Mon ami Ivan Lapshin, Aleksey German (1985)

Ma bobine se dévide

Moy drug Ivan Lapshin

Note : 3 sur 5.

Mon ami Ivan Lapshin

Titre original : Moy drug Ivan Lapshin

Année : 1985

Réalisation : Aleksey German

Avec : Andrei Boltnev, Nina Ruslanova, Andrey Mironov

Il faut reconnaître à German un réel talent pour la mise en place, la composition des images et des scènes, la direction d’acteurs, mais c’est à peu près tout ce qu’il a à proposer. L’essentiel paraît un peu vain, inutile ou incompréhensible derrière l’habilité affichée dont German veut en permanence faire preuve dans ses films. Quand l’effet produit une certaine distanciation, le procédé peut alors être intéressant ; le problème, c’est que pour entamer une mise à distance du sujet, il faut l’avoir déjà compris et en saisir tous les enjeux. C’était aussi le grand défaut d’Il est difficile d’être un dieu.

Chaque spectateur a sans doute plus ou moins besoin de se laisser mener par la main ; moi, j’ai besoin d’être accompagné tout de même un moment, et si l’introduction ne m’éveille rien, si je me perds déjà, il est probable que je n’adhère jamais au film. Il me restera alors la possibilité de m’émerveiller face à ce savoir-faire, assez commun chez les Russes, en particulier quand il est question de créer des personnages avec leur vie propre, montrer une psychologie à travers un simple geste, ne pas s’y attarder et proposer en permanence quelque chose de nouveau au regard du spectateur… C’est fascinant, certes, reste que German soigne l’artifice plutôt que l’essentiel.

On pourrait se contenter de cette histoire comme une chronique, une simple évocation d’une période (les années 30 en Union soviétique, le bonheur des appartements collectifs, les purges, les troupes d’acteurs, les amours contrariés), mais même là, j’aurais du mal à m’en satisfaire. Il manque pour moi quelque chose. On n’est pas au même niveau d’Il est difficile d’être un dieu, qui en plus d’être inintéressant était d’une laideur coupable (de mémoire, La Vérification possédait les mêmes défauts). Et les mêmes maigres qualités.
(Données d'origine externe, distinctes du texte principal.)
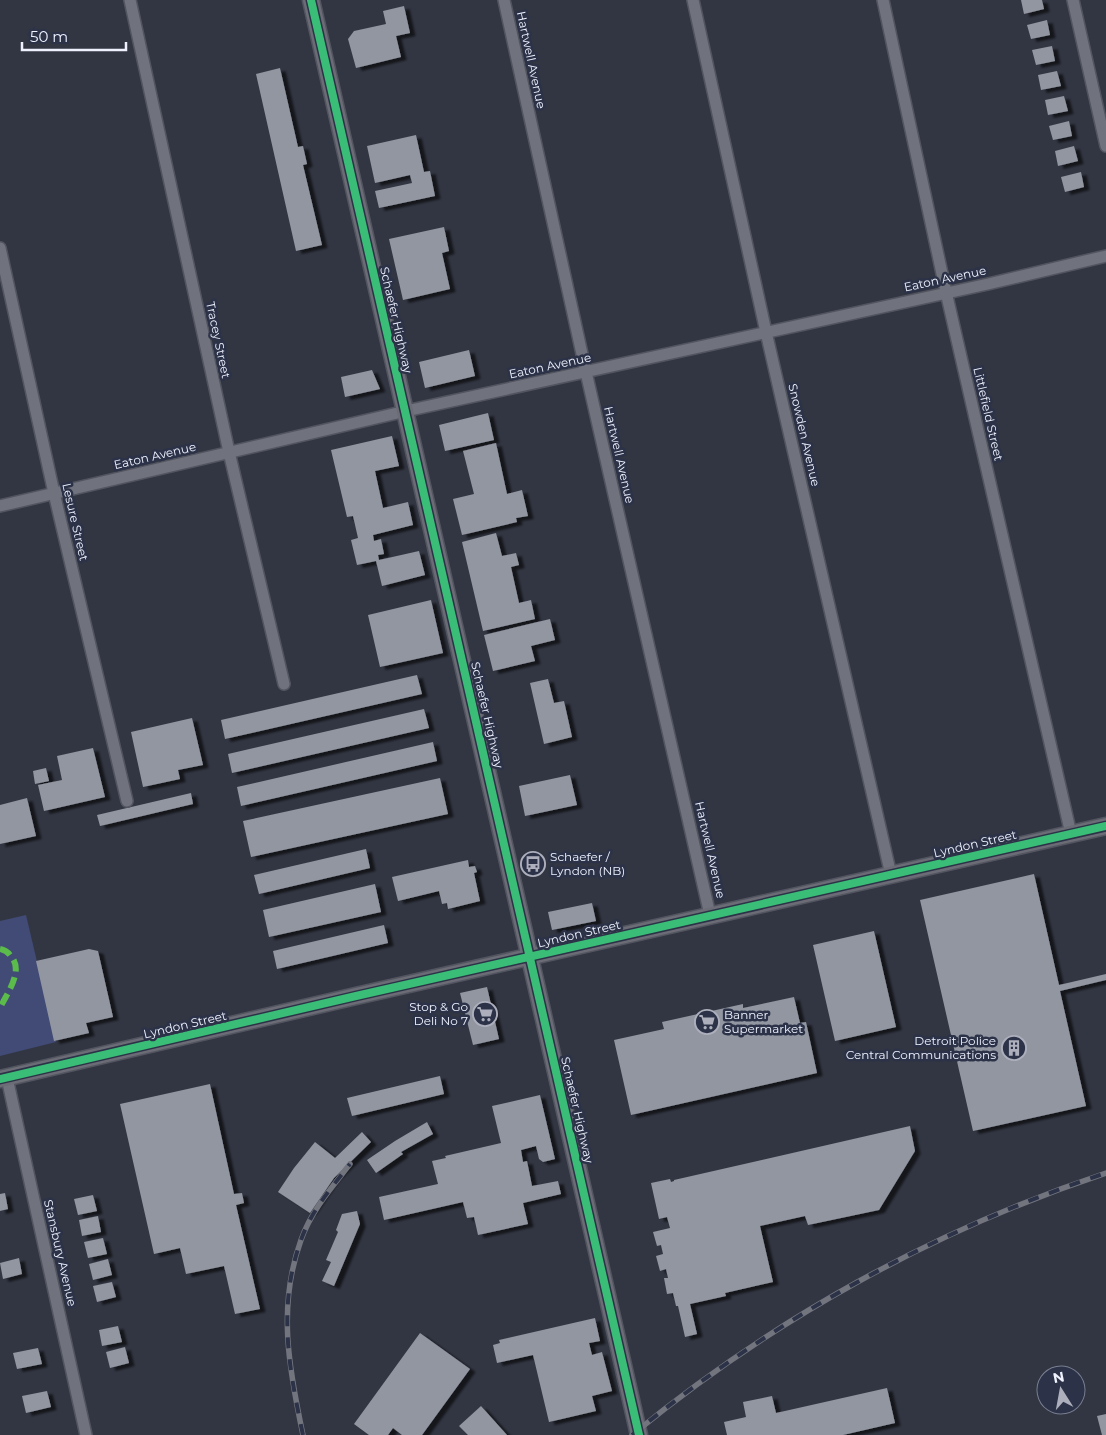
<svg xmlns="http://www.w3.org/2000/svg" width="1106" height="1435" font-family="Montserrat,sans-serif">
<defs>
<filter id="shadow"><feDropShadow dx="5.5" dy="3" stdDeviation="1" flood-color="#0009"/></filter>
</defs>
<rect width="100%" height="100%" fill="#323642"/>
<path fill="#414b76" d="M26 915 56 1042 0 1056V921Z"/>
<path fill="#9296a1" filter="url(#shadow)" d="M1021 0H1042L1044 9 1024 14Z
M404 6 410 33 396 36 401 57 356 68 348 39 354 31 386 24 383 11Z
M1047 20 1050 35 1031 39 1027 25Z
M1052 46 1055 61 1036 65 1032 50Z
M280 68 298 147 303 146 307 164 303 165 322 245 296 251 256 74Z
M1057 71 1061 86 1041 90 1038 75Z
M1064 96 1068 111 1048 115 1045 100Z
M1069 121 1072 136 1053 140 1049 126Z
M416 135 424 172 430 171 435 196 379 208 375 191 412 183 410 175 375 183 367 146Z
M1074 146 1078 161 1058 166 1055 151Z
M1081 172 1084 187 1065 192 1061 177Z
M444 227 449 251 442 253 450 289 403 300 389 239Z
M469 350 475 376 425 388 419 362Z
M372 370 380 389 345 397 341 377Z
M488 413 494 440 445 451 439 425Z
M392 436 399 466 375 471 383 508 408 502 413 525 373 535 374 541 381 539 384 554 378 555 379 560 419 551 425 575 382 586 376 561 357 565 351 540 358 538 353 516 347 517 331 450Z
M496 443 507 494 522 490 528 516 516 518 517 522 462 535 453 499 474 494 463 451Z
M496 533 502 556 516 553 519 565 511 567 519 603 531 600 535 619 483 631 462 542Z
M431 600 443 653 380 667 368 615Z
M550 619 555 640 531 646 535 661 493 671 484 635Z
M417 675 422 694 225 739 221 720Z
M548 679 554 703 564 701 572 737 544 744 530 683Z
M424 709 429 728 232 773 228 754Z
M192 718 203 765 178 770 180 779 143 787 131 732Z
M433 742 437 761 241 806 237 787Z
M93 748 105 797 44 811 38 785 62 780 57 756Z
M46 768 49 781 35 784 33 771Z
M570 775 577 805 525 816 519 786Z
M440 778 448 814 251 857 243 821Z
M191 793 193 804 100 826 97 815Z
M27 798 36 836 0 844V805Z
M366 849 370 868 259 894 254 875Z
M468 860 469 867 475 866 477 872 474 873 480 901 448 909 447 903 442 904 439 891 398 901 392 877Z
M1034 874 1059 985 1106 974V980L1060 991 1086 1106 973 1131 920 900Z
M375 884 381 912 269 937 263 910Z
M592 903 596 921 552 930 548 912Z
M384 925 388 943 277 969 273 951Z
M874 931 896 1027 835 1041 813 945Z
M89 949 98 951 113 1017 86 1023 89 1033 54 1041 36 961Z
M487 987 499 1039 473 1045 460 993Z
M794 997 800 1023 806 1022 817 1073 631 1115 614 1040 664 1029 662 1022 743 1004V1008Z
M440 1076 444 1094 352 1116 347 1098Z
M210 1084 234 1194 242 1193 244 1203 236 1205 260 1309 235 1314 224 1266 186 1274 180 1248 154 1254 120 1104Z
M540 1095 555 1159 543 1162 539 1159 536 1146 521 1150 523 1162 527 1161 532 1186 558 1181 561 1194 523 1203 528 1224 478 1235 474 1217 467 1218 463 1202 384 1220 379 1197 438 1184 432 1161 446 1158 445 1156 501 1143 492 1106Z
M427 1122 433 1134 401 1152 403 1154 376 1173 367 1160 395 1141Z
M910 1126 915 1151 879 1210 808 1225 805 1216 760 1226 773 1282 725 1293 726 1296 690 1304 697 1334 685 1337 678 1306H676L673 1293 667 1294 664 1278H668L666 1269 660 1271 656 1256 663 1254 661 1245 657 1246 653 1232 670 1228 667 1217 659 1219 651 1183 670 1179 671 1182 674 1181V1180Z
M362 1132 371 1142 334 1178 310 1213 278 1192 294 1168 315 1142 335 1158Z
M5 1193 8 1209 0 1211V1194Z
M93 1195 97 1211 78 1215 74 1199Z
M357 1211 360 1224 334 1286 322 1281 331 1262 326 1260 338 1232 336 1230 342 1214Z
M98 1216 101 1232 82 1236 79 1220Z
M103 1238 107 1254 88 1258 84 1242Z
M19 1258 22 1274 3 1279 0 1263Z
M108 1259 112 1275 93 1280 89 1264Z
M112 1282 116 1297 97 1302 93 1286Z
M595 1318 600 1341 589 1343 592 1355 602 1352 612 1391 592 1396 596 1411 549 1422 533 1355 497 1363 493 1345 500 1343 499 1340Z
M118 1326 122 1342 102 1346 99 1330Z
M420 1333 470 1369 422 1435H402L393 1428 388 1435H369L354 1424Z
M125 1347 129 1363 110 1368 106 1352Z
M38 1348 42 1364 17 1369 13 1353Z
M887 1388 895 1423 843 1435H727L724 1422 746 1417 743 1402 772 1396 776 1413Z
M47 1391 51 1407 26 1413 22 1396Z
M481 1406 507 1435H468L459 1426Z
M1106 1414V1435H1102L1097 1416Z"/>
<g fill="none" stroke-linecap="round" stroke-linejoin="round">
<defs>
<path id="street" d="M130 0 229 452 284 684
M504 0 586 372 710 915
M693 0 766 332 891 875
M883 0 946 292 1071 834
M1073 0 1106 146
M0 248 54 493 127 801
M0 506 406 411 988 284 1106 256
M7 1078 86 1435"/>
<path id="secondary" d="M311 0 639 1435
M0 1079 356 996 1106 826"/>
</defs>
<use href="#street" stroke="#525560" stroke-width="14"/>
<use href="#secondary" stroke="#525560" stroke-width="19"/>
<use href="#street" stroke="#70727d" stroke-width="11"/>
<use href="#secondary" stroke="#6b6c75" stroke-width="16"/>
<defs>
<path id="rail" d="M303 1435C289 1369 277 1306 301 1240 311 1211 332 1187 350 1164
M632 1435C772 1320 934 1230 1106 1173"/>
</defs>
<use href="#rail" stroke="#72747e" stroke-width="5.5"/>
<use href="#rail" stroke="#2c3248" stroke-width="4" stroke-dasharray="11" stroke-linecap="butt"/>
<path stroke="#5cbc4b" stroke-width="6" stroke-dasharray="12 6" stroke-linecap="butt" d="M0 949C5 950 7 951 10 955 25 970 7 993 0 1008"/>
<defs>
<path id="cycleway" d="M311 0 639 1435
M0 1079 356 996 1106 826"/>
</defs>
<use href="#cycleway" stroke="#2c3248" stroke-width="11"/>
<use href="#cycleway" stroke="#3abd76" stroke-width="8"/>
</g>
<defs>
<symbol id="bus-ring" viewBox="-11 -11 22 22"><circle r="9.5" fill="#2c3248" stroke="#adb0bc" stroke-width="1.5"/><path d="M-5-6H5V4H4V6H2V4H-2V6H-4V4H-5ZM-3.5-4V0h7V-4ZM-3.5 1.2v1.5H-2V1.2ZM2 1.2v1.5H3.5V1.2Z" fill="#adb0bc"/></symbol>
<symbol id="supermarket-ring" viewBox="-11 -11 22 22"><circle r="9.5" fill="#2c3248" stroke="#adb0bc" stroke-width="1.5"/><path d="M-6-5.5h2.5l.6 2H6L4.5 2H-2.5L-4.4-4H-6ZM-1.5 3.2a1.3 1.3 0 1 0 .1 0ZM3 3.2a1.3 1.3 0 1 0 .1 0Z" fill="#adb0bc"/></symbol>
<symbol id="building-ring" viewBox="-11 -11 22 22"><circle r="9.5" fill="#2c3248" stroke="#adb0bc" stroke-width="1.5"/><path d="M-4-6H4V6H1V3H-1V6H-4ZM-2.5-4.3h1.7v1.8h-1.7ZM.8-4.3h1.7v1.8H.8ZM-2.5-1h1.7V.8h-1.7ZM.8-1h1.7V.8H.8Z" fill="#adb0bc"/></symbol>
</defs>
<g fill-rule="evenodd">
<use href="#bus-ring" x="519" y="850" width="28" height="28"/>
<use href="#supermarket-ring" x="471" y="1000" width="28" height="28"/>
<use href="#supermarket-ring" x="693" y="1008" width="28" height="28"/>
<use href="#building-ring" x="1000" y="1034" width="28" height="28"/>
</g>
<g text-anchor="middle" stroke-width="5" stroke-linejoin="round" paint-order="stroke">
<g font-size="12" fill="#eff2fe" stroke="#2c3248">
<text transform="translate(531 60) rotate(78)" y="4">Hartwell Avenue</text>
<text transform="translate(945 279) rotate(-12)" y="4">Eaton Avenue</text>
<text transform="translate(396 320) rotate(77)" y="4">Schaefer Highway</text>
<text transform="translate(218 340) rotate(78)" y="4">Tracey Street</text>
<text transform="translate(550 366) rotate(-12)" y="4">Eaton Avenue</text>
<text transform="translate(988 414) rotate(77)" y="4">Littlefield Street</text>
<text transform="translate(804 435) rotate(77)" y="4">Snowden Avenue</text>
<text transform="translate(619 455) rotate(77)" y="4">Hartwell Avenue</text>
<text transform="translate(155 456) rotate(-13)" y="4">Eaton Avenue</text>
<text transform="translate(75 522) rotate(77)" y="4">Lesure Street</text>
<text transform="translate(487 715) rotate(77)" y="4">Schaefer Highway</text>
<text transform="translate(975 844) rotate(-13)" y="4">Lyndon Street</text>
<text transform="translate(710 850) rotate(77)" y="4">Hartwell Avenue</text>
<text transform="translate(579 934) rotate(-13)" y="4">Lyndon Street</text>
<text transform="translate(185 1025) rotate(-13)" y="4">Lyndon Street</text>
<text transform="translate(577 1110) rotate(77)" y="4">Schaefer Highway</text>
<text transform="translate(60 1253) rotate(77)" y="4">Stansbury Avenue</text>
</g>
<g font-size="12" fill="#eff2fe" stroke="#2c3248" text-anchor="start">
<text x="550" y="861">Schaefer /<tspan x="550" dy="14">Lyndon (NB)</tspan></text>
<text x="468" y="1011" text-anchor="end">Stop &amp; Go<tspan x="468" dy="14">Deli No 7</tspan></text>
<text x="724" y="1019">Banner<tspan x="724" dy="14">Supermarket</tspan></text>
<text x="996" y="1045" text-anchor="end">Detroit Police<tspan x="996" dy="14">Central Communications</tspan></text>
</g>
</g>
<g transform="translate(1061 1390) rotate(349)"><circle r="24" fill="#2c3248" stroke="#7a7f91"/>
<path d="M0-4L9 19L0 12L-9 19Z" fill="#adb0bc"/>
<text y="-8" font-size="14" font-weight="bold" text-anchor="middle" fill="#eff2fe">N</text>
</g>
<path d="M22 42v8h104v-8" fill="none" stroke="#eff2fe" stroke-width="2.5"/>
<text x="30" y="42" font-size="15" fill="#eff2fe" stroke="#2c3248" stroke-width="4" paint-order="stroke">50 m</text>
</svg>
Avec des scènes plus condensées, jouant beaucoup plus sur les évocations, le montage, on se prendrait presque à rêver voir un film de Tarkovski (celui du Miroir, la poésie en moins), seulement German fait un peu du ton sur ton quand il se regarde opérer magistralement des plans-séquences, et il ne fait que répéter des séquences qui, prises séparément, n’ont pas plus d’intérêt que le reste. C’est bien orchestré, mais il manquera toujours un petit quelque chose pour me satisfaire. La séquence d’introduction (un plan-séquence, forcément) laissait présager le meilleur, et puis tout s’effrite lentement, ou se vide, comme une bouteille renversée. Arrivés à la fin, on a vu le contenu se déverser, de loin, avec désintérêt, à ne pas savoir si c’était du vin, de la vodka ou de l’eau. Et au fond, on s’en fout.